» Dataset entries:
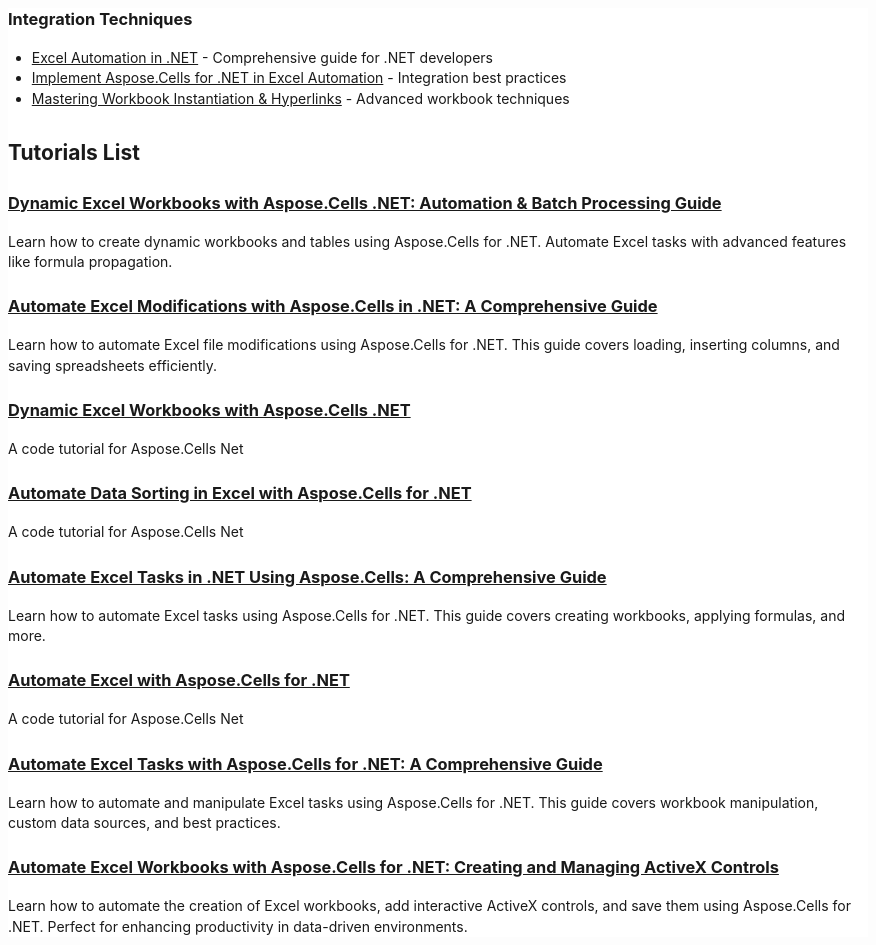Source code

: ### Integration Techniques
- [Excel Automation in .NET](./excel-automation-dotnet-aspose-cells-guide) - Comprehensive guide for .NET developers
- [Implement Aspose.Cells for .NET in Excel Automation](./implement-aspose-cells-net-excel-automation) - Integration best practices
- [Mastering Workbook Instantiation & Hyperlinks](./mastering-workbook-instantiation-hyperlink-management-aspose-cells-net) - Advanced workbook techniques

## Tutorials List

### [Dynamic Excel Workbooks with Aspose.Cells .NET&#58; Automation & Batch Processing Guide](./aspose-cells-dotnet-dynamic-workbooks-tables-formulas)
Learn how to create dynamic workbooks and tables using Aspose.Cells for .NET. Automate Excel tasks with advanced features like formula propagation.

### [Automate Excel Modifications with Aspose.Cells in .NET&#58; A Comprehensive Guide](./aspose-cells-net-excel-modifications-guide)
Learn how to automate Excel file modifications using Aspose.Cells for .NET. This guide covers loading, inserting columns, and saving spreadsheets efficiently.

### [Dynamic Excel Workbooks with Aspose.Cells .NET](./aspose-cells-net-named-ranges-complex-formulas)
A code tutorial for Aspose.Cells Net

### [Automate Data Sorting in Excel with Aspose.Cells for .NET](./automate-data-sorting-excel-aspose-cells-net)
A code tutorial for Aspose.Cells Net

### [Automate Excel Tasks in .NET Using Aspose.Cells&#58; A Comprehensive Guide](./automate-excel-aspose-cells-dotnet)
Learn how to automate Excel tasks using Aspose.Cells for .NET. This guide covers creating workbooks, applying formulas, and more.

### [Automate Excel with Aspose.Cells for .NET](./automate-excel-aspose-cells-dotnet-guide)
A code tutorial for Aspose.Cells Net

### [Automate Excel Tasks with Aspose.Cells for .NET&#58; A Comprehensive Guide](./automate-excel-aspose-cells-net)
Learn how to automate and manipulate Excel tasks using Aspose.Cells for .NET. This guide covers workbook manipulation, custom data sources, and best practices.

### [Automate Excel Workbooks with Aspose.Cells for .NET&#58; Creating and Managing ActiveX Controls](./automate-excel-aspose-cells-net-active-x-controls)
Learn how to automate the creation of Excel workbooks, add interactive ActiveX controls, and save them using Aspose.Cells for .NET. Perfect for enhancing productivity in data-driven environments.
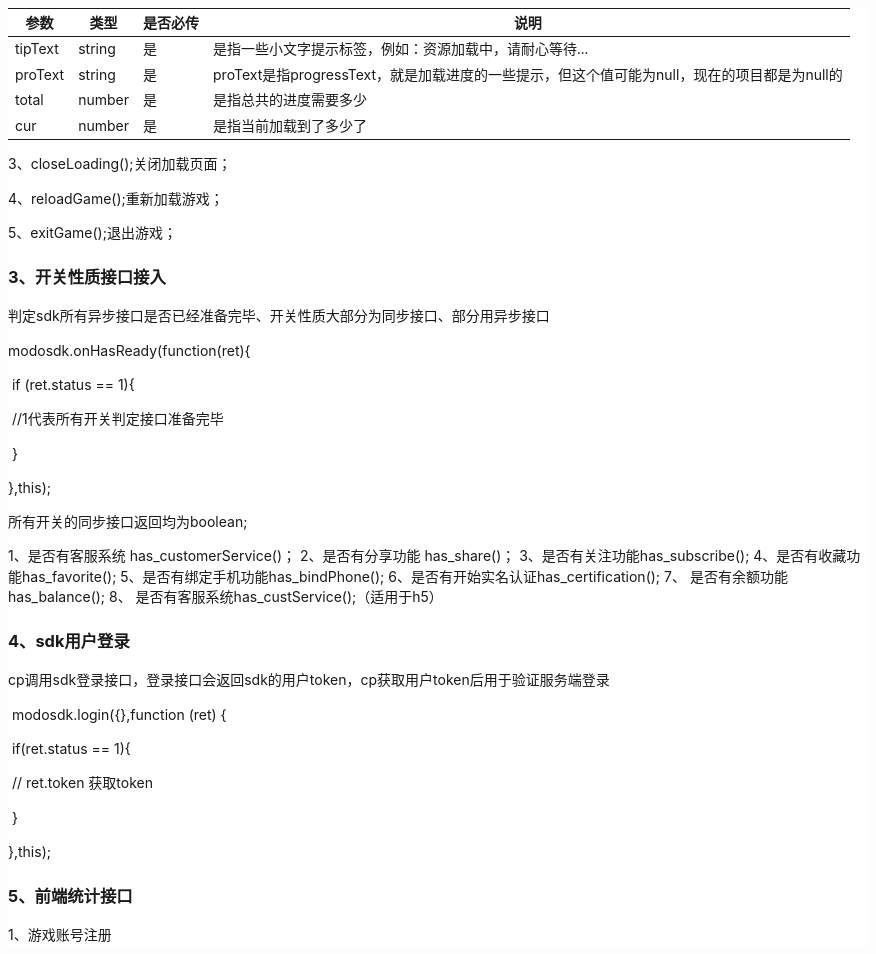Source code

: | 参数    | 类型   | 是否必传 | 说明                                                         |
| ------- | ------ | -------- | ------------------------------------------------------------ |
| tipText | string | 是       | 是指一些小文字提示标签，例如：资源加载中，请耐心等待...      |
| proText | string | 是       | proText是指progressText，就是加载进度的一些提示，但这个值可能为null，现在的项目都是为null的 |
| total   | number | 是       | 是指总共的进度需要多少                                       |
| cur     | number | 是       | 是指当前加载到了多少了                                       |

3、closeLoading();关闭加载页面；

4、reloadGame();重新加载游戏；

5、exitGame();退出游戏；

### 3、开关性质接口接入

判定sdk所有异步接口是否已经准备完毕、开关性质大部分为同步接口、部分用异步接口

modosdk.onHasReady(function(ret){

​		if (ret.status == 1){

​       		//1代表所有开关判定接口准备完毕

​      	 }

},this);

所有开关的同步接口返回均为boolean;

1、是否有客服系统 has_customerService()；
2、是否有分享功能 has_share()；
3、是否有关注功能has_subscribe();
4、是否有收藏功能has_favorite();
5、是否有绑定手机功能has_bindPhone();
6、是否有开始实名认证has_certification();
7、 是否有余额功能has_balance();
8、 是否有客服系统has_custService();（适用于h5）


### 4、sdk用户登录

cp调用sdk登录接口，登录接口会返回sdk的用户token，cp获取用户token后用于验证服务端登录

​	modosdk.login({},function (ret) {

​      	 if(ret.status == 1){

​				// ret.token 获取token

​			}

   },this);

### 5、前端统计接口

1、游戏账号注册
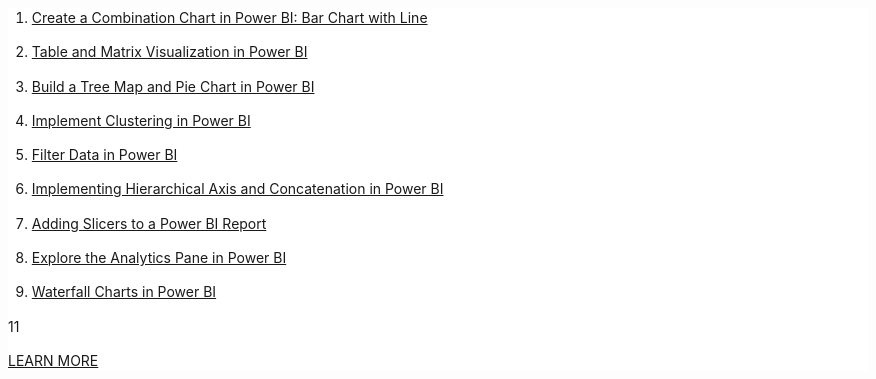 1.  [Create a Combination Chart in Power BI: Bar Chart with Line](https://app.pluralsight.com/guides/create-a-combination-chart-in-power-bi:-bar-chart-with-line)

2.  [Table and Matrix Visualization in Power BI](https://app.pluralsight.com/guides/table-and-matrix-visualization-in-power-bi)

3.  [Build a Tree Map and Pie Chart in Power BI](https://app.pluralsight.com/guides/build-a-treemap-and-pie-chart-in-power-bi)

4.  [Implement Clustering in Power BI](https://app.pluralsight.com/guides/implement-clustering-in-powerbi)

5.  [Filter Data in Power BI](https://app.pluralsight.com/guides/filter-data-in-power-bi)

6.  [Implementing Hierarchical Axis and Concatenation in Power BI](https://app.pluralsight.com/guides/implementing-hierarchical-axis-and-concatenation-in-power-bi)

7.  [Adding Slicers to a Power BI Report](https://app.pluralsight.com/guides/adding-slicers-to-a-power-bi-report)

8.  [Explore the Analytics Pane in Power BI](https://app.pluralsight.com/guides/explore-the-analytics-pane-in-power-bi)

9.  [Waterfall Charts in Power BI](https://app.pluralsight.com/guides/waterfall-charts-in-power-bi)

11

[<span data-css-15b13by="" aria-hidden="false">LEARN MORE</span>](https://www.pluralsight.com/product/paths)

» ASSIGNMENT:
Every line of the records above must reappear exactly, though the pictures must not.

» FINISHED EXERCISE:
Source code

: ### Integration Techniques
- [Excel Automation in .NET](./excel-automation-dotnet-aspose-cells-guide) - Comprehensive guide for .NET developers
- [Implement Aspose.Cells for .NET in Excel Automation](./implement-aspose-cells-net-excel-automation) - Integration best practices
- [Mastering Workbook Instantiation & Hyperlinks](./mastering-workbook-instantiation-hyperlink-management-aspose-cells-net) - Advanced workbook techniques

## Tutorials List

### [Dynamic Excel Workbooks with Aspose.Cells .NET&#58; Automation & Batch Processing Guide](./aspose-cells-dotnet-dynamic-workbooks-tables-formulas)
Learn how to create dynamic workbooks and tables using Aspose.Cells for .NET. Automate Excel tasks with advanced features like formula propagation.

### [Automate Excel Modifications with Aspose.Cells in .NET&#58; A Comprehensive Guide](./aspose-cells-net-excel-modifications-guide)
Learn how to automate Excel file modifications using Aspose.Cells for .NET. This guide covers loading, inserting columns, and saving spreadsheets efficiently.

### [Dynamic Excel Workbooks with Aspose.Cells .NET](./aspose-cells-net-named-ranges-complex-formulas)
A code tutorial for Aspose.Cells Net

### [Automate Data Sorting in Excel with Aspose.Cells for .NET](./automate-data-sorting-excel-aspose-cells-net)
A code tutorial for Aspose.Cells Net

### [Automate Excel Tasks in .NET Using Aspose.Cells&#58; A Comprehensive Guide](./automate-excel-aspose-cells-dotnet)
Learn how to automate Excel tasks using Aspose.Cells for .NET. This guide covers creating workbooks, applying formulas, and more.

### [Automate Excel with Aspose.Cells for .NET](./automate-excel-aspose-cells-dotnet-guide)
A code tutorial for Aspose.Cells Net

### [Automate Excel Tasks with Aspose.Cells for .NET&#58; A Comprehensive Guide](./automate-excel-aspose-cells-net)
Learn how to automate and manipulate Excel tasks using Aspose.Cells for .NET. This guide covers workbook manipulation, custom data sources, and best practices.

### [Automate Excel Workbooks with Aspose.Cells for .NET&#58; Creating and Managing ActiveX Controls](./automate-excel-aspose-cells-net-active-x-controls)
Learn how to automate the creation of Excel workbooks, add interactive ActiveX controls, and save them using Aspose.Cells for .NET. Perfect for enhancing productivity in data-driven environments.
Source code

: | 参数    | 类型   | 是否必传 | 说明                                                         |
| ------- | ------ | -------- | ------------------------------------------------------------ |
| tipText | string | 是       | 是指一些小文字提示标签，例如：资源加载中，请耐心等待...      |
| proText | string | 是       | proText是指progressText，就是加载进度的一些提示，但这个值可能为null，现在的项目都是为null的 |
| total   | number | 是       | 是指总共的进度需要多少                                       |
| cur     | number | 是       | 是指当前加载到了多少了                                       |

3、closeLoading();关闭加载页面；

4、reloadGame();重新加载游戏；

5、exitGame();退出游戏；

### 3、开关性质接口接入

判定sdk所有异步接口是否已经准备完毕、开关性质大部分为同步接口、部分用异步接口

modosdk.onHasReady(function(ret){

​		if (ret.status == 1){

​       		//1代表所有开关判定接口准备完毕

​      	 }

},this);

所有开关的同步接口返回均为boolean;

1、是否有客服系统 has_customerService()；
2、是否有分享功能 has_share()；
3、是否有关注功能has_subscribe();
4、是否有收藏功能has_favorite();
5、是否有绑定手机功能has_bindPhone();
6、是否有开始实名认证has_certification();
7、 是否有余额功能has_balance();
8、 是否有客服系统has_custService();（适用于h5）


### 4、sdk用户登录

cp调用sdk登录接口，登录接口会返回sdk的用户token，cp获取用户token后用于验证服务端登录

​	modosdk.login({},function (ret) {

​      	 if(ret.status == 1){

​				// ret.token 获取token

​			}

   },this);

### 5、前端统计接口

1、游戏账号注册
 1.  [Create a Combination Chart in Power BI: Bar Chart with Line](https://app.pluralsight.com/guides/create-a-combination-chart-in-power-bi:-bar-chart-with-line)

2.  [Table and Matrix Visualization in Power BI](https://app.pluralsight.com/guides/table-and-matrix-visualization-in-power-bi)

3.  [Build a Tree Map and Pie Chart in Power BI](https://app.pluralsight.com/guides/build-a-treemap-and-pie-chart-in-power-bi)

4.  [Implement Clustering in Power BI](https://app.pluralsight.com/guides/implement-clustering-in-powerbi)

5.  [Filter Data in Power BI](https://app.pluralsight.com/guides/filter-data-in-power-bi)

6.  [Implementing Hierarchical Axis and Concatenation in Power BI](https://app.pluralsight.com/guides/implementing-hierarchical-axis-and-concatenation-in-power-bi)

7.  [Adding Slicers to a Power BI Report](https://app.pluralsight.com/guides/adding-slicers-to-a-power-bi-report)

8.  [Explore the Analytics Pane in Power BI](https://app.pluralsight.com/guides/explore-the-analytics-pane-in-power-bi)

9.  [Waterfall Charts in Power BI](https://app.pluralsight.com/guides/waterfall-charts-in-power-bi)

11

[<span data-css-15b13by="" aria-hidden="false">LEARN MORE</span>](https://www.pluralsight.com/product/paths)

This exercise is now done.